Sem monitoramento adequado, é fácil gastar demais sem que nenhum alarme dispare — até a fatura chegar ou algum limite de quota ser atingido.
Por isso, revise e otimize o código da aplicação para reduzir o número de chamadas de API necessárias em cada operação. Implemente também mecanismos de cache para manter em memória os dados acessados com frequência, diminuindo a necessidade de chamadas repetidas aos buckets de armazenamento.
Fazendo as perguntas certas sobre a fatura de nuvem
Por mais que a gente liste sinais de alerta para observar, os pontos a investigar são infinitos. Por isso, no longo prazo, é fundamental manter a curiosidade sobre seus gastos de nuvem.
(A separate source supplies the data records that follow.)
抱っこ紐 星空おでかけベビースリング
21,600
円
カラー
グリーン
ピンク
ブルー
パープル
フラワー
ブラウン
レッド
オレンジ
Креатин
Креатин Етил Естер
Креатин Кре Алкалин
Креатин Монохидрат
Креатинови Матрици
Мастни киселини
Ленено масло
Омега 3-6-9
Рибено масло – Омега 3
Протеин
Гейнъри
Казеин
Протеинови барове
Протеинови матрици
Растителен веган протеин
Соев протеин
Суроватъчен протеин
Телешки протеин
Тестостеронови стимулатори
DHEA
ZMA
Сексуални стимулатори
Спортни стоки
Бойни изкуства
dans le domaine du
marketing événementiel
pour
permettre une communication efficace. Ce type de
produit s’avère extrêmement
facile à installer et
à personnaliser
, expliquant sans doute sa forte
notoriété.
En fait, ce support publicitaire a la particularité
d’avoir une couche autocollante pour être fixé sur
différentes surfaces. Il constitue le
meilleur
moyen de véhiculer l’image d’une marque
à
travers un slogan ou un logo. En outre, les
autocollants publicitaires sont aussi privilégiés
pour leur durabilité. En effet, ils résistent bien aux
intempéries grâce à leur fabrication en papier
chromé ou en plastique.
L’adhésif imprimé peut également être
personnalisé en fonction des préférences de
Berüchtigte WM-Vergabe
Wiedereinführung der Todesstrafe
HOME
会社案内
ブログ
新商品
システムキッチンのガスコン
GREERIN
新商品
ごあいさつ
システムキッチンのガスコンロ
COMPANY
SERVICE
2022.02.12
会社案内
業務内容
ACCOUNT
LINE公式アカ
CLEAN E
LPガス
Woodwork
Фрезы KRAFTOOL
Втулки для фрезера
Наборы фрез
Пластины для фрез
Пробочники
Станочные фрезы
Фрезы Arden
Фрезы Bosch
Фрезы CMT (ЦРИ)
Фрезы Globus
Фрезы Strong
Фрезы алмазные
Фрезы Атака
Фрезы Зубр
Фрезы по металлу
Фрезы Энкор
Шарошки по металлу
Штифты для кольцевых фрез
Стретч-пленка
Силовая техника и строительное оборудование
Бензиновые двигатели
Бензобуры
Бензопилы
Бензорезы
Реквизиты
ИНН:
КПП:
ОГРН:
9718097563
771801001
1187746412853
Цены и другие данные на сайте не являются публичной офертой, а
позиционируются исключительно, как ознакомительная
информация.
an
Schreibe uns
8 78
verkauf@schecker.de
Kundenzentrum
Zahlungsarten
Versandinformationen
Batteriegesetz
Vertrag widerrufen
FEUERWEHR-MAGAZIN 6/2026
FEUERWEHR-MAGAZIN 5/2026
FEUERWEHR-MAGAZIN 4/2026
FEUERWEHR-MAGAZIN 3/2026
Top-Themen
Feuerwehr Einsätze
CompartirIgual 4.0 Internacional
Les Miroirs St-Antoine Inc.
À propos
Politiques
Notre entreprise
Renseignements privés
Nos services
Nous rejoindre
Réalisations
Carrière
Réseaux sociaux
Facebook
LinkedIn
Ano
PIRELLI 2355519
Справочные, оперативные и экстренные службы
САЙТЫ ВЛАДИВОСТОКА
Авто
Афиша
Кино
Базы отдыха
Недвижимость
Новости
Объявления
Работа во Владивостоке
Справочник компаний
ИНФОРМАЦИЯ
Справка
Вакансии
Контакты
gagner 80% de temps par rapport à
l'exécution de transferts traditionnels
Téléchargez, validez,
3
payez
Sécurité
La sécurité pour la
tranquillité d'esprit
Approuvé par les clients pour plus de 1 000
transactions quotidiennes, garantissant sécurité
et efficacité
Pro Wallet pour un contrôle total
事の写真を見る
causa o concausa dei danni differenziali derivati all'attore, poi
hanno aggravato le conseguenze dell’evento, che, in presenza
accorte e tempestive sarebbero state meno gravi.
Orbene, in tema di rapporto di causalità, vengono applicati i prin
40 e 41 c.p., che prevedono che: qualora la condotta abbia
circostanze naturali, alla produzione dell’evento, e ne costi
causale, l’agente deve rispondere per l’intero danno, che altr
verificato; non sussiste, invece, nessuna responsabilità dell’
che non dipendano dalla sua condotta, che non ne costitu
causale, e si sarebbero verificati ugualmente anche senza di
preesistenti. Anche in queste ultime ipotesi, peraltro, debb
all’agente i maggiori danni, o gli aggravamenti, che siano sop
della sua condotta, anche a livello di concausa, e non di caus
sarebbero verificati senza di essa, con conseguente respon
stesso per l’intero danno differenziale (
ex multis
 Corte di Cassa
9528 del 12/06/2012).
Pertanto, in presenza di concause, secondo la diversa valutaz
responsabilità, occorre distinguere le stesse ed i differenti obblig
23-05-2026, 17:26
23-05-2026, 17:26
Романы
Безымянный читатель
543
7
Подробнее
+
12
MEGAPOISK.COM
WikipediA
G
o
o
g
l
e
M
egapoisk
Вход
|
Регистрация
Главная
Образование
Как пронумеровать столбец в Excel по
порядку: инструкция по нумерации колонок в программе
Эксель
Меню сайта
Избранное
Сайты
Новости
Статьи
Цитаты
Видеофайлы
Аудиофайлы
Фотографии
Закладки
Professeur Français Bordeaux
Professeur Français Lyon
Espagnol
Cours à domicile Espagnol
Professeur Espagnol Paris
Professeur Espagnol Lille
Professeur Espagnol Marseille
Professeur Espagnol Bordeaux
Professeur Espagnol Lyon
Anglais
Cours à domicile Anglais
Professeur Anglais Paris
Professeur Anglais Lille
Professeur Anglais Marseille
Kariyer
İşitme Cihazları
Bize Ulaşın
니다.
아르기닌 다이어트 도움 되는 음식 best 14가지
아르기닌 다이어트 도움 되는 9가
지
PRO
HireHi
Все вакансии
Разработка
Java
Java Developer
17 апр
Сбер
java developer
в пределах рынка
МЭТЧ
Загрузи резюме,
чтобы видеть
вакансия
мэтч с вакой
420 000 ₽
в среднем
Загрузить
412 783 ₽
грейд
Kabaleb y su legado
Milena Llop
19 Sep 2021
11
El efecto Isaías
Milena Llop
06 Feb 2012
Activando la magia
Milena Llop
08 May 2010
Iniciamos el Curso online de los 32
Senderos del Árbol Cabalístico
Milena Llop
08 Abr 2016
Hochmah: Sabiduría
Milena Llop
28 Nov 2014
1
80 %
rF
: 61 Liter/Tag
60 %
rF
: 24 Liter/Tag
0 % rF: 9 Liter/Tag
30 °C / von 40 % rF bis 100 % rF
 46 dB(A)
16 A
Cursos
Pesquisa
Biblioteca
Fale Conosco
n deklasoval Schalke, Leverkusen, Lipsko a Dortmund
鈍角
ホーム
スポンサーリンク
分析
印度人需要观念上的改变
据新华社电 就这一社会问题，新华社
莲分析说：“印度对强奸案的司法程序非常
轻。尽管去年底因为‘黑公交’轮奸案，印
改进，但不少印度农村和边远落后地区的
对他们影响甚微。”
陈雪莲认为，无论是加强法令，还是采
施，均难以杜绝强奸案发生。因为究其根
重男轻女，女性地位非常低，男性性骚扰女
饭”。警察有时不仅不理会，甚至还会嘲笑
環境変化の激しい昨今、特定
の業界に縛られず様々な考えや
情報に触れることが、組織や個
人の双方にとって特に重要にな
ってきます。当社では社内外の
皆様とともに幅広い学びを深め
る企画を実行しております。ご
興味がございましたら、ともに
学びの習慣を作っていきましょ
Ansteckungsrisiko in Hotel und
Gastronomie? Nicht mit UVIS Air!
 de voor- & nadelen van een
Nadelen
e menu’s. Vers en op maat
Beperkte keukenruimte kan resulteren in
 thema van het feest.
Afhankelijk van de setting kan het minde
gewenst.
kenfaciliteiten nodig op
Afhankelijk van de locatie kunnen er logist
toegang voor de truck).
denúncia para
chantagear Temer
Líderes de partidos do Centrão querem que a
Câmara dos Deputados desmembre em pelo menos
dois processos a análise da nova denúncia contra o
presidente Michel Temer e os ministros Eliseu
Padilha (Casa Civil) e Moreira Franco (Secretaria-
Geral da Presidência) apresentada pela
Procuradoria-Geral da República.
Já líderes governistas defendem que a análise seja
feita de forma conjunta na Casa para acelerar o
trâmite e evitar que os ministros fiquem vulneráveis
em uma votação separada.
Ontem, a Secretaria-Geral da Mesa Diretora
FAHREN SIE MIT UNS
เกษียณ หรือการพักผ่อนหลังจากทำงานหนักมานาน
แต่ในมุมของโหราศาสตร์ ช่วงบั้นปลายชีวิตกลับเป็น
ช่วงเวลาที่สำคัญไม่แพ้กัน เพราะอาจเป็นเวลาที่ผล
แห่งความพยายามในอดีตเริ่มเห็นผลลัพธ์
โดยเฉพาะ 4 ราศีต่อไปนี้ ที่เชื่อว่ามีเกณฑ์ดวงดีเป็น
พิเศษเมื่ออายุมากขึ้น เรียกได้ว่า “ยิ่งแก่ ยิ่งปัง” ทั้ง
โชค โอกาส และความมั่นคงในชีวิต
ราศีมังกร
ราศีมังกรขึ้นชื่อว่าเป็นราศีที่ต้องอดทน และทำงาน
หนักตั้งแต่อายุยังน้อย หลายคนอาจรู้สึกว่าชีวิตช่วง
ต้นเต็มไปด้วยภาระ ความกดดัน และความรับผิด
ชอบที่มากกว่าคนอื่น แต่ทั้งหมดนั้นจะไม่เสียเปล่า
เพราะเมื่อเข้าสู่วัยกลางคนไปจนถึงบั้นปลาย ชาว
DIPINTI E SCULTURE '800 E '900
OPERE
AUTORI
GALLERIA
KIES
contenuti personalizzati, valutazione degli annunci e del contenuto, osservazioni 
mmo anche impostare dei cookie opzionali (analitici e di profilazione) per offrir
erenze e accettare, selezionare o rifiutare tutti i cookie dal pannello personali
Não aceite o valor da fatura como dado. Pergunte por quê — e pergunte de novo.
Por exemplo: se os custos do S3 estão subindo, descubra qual(is) bucket(s) está(ão) puxando esse aumento. Depois, veja quais SKUs são responsáveis pela alta nos buckets. Quando perceber que foram custos de transferência de dados, pergunte para você e para o time se esse aumento de transferência nesses buckets era esperado ou não. Talvez tenha subido por uma boa razão — mas você só vai saber se perguntar.
Com o tempo, isso contribui para uma cultura de otimização de custos em toda a empresa, em que todos têm consciência da sua contribuição para a fatura de nuvem e se sentem à vontade para agir.
Cada um desses sinais reforça a importância da responsabilidade compartilhada e da curiosidade sobre a fatura de nuvem. Identificar essas oportunidades de otimização não pode ficar só nos ombros do Head of Infrastructure ou do FinOps Lead. É uma jornada que só funciona com trabalho em equipe.